_PAGE EXTRACT:_
--- START ---

So anyway, last year I picked up the version of Cave Troll with the figures and I marked my version with the chits for trade. I wasn't sure if I'd ever get any bites on it, but recently I did as I received a trade request in exchange for Doubletrack. I'm sure not everyone has heard of this game but it was one I certainly remembered.
|Doubletrack box (this is a fairly large box at 12"x20"x1-1/2")|
In this game, I recalled there being plastic gates attached to the board that controlled access to certain paths on the board and you used a physical (cardboard) 'pass' that had to be inserted into the gates to open them up. I always found this functionality intriguing both the gate itself as well as the concept - each player controls a gate pass (or several in some cases) which gives them more control over who can go through them and when. I don't recall seeing this sort of feature in more modern games (if you've seen it I'd be interested to hear about it in the comments)
I also remembered the mechanic of using a Big pawn on an outer track that moves and then affects what the Small pawn on the inner track is doing.
So, I accepted the trade and thought this could be fun to play again.

--- END ---

_Entries drawn from a collection:_

--- START ---

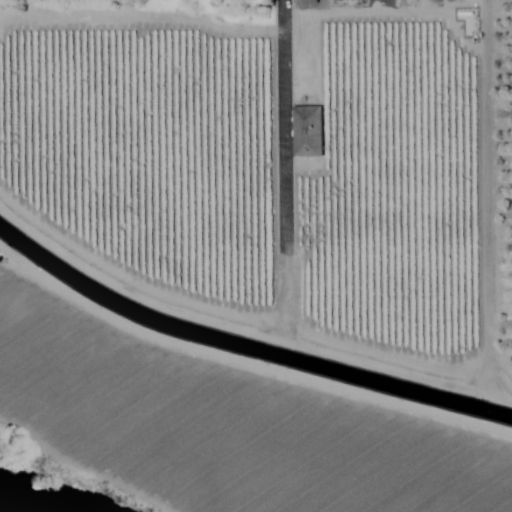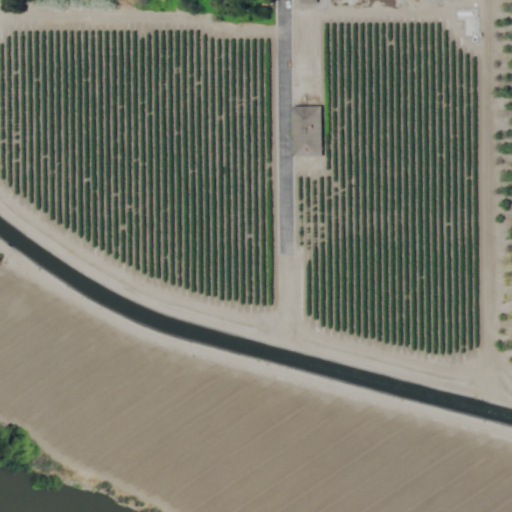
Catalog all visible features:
road: (281, 117)
building: (308, 130)
crop: (258, 260)
river: (29, 499)
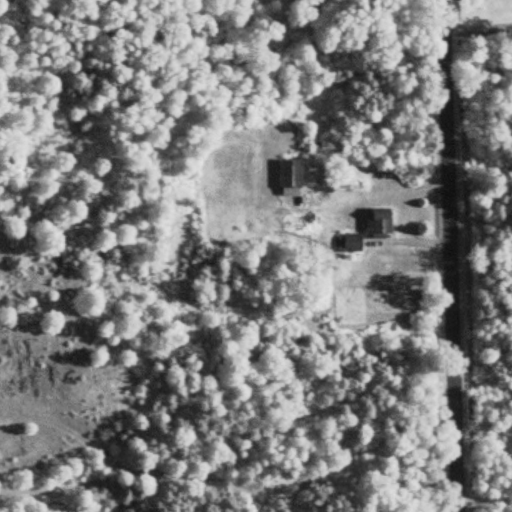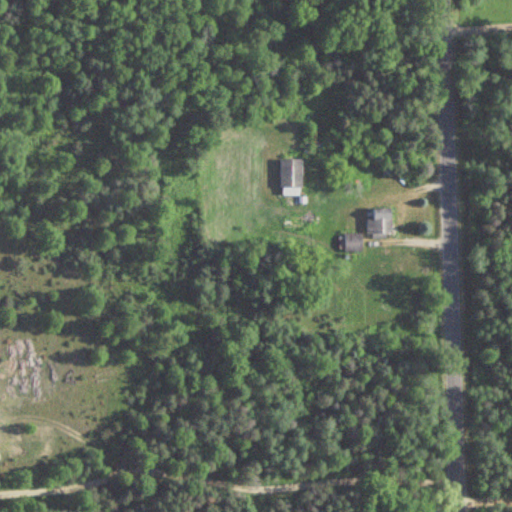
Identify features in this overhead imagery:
road: (475, 25)
building: (285, 177)
building: (374, 223)
building: (347, 242)
road: (446, 256)
road: (225, 481)
road: (483, 500)
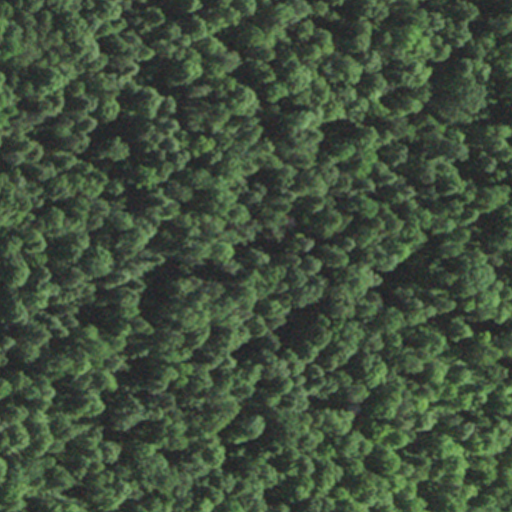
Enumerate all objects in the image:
road: (307, 129)
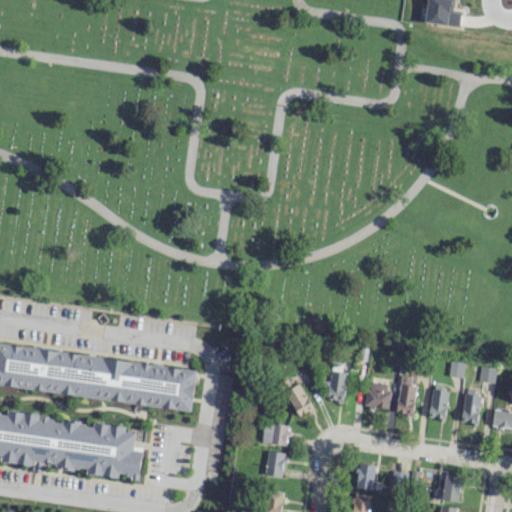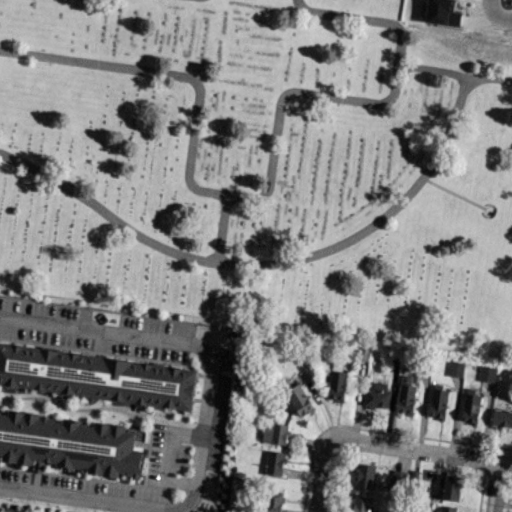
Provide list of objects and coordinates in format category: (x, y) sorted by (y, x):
building: (441, 12)
road: (495, 13)
road: (430, 67)
park: (263, 163)
road: (265, 190)
road: (221, 227)
road: (289, 259)
parking lot: (96, 330)
building: (455, 368)
building: (486, 373)
building: (96, 376)
building: (336, 382)
building: (376, 395)
building: (404, 395)
building: (298, 399)
building: (437, 402)
building: (85, 407)
building: (469, 408)
road: (203, 418)
building: (501, 418)
building: (274, 433)
building: (68, 444)
road: (422, 450)
building: (273, 463)
road: (320, 475)
building: (364, 475)
building: (397, 482)
building: (450, 487)
road: (495, 487)
building: (271, 500)
building: (361, 502)
building: (446, 508)
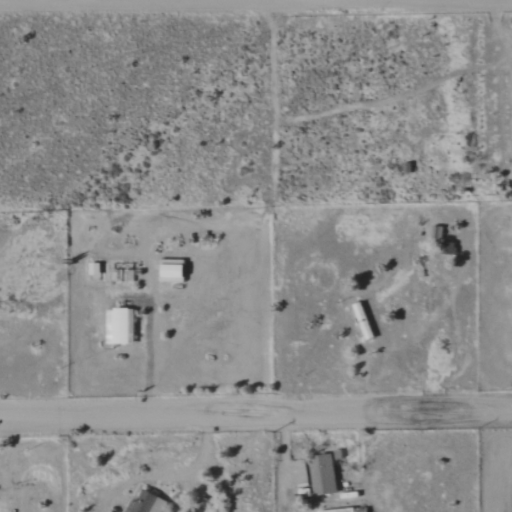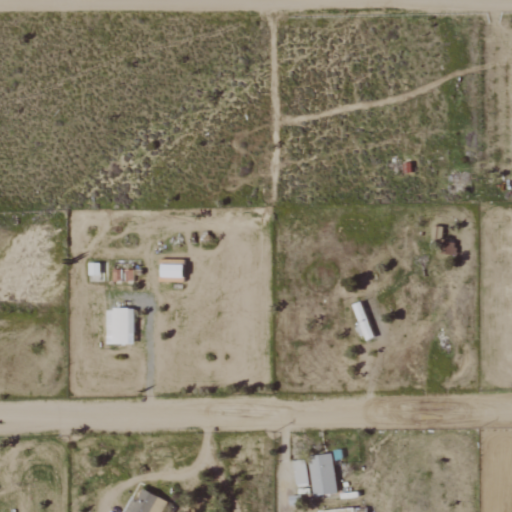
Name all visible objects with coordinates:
road: (189, 3)
road: (495, 24)
road: (340, 110)
building: (172, 273)
building: (364, 322)
building: (121, 327)
road: (148, 343)
road: (256, 417)
road: (283, 464)
road: (211, 467)
building: (301, 472)
building: (323, 475)
building: (144, 502)
building: (160, 506)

--- END ---

_EXERCISE TASKS:_
1. In the Doubletrack post, what did players insert into the plastic gates to open them?
2. Reproduce the stretch of the Doubletrack post from "So anyway, last" through "I certainly remembered.".

_TASK RESPONSES:_
1. A physical cardboard pass.

2.
So anyway, last year I picked up the version of Cave Troll with the figures and I marked my version with the chits for trade. I wasn't sure if I'd ever get any bites on it, but recently I did as I received a trade request in exchange for Doubletrack. I'm sure not everyone has heard of this game but it was one I certainly remembered.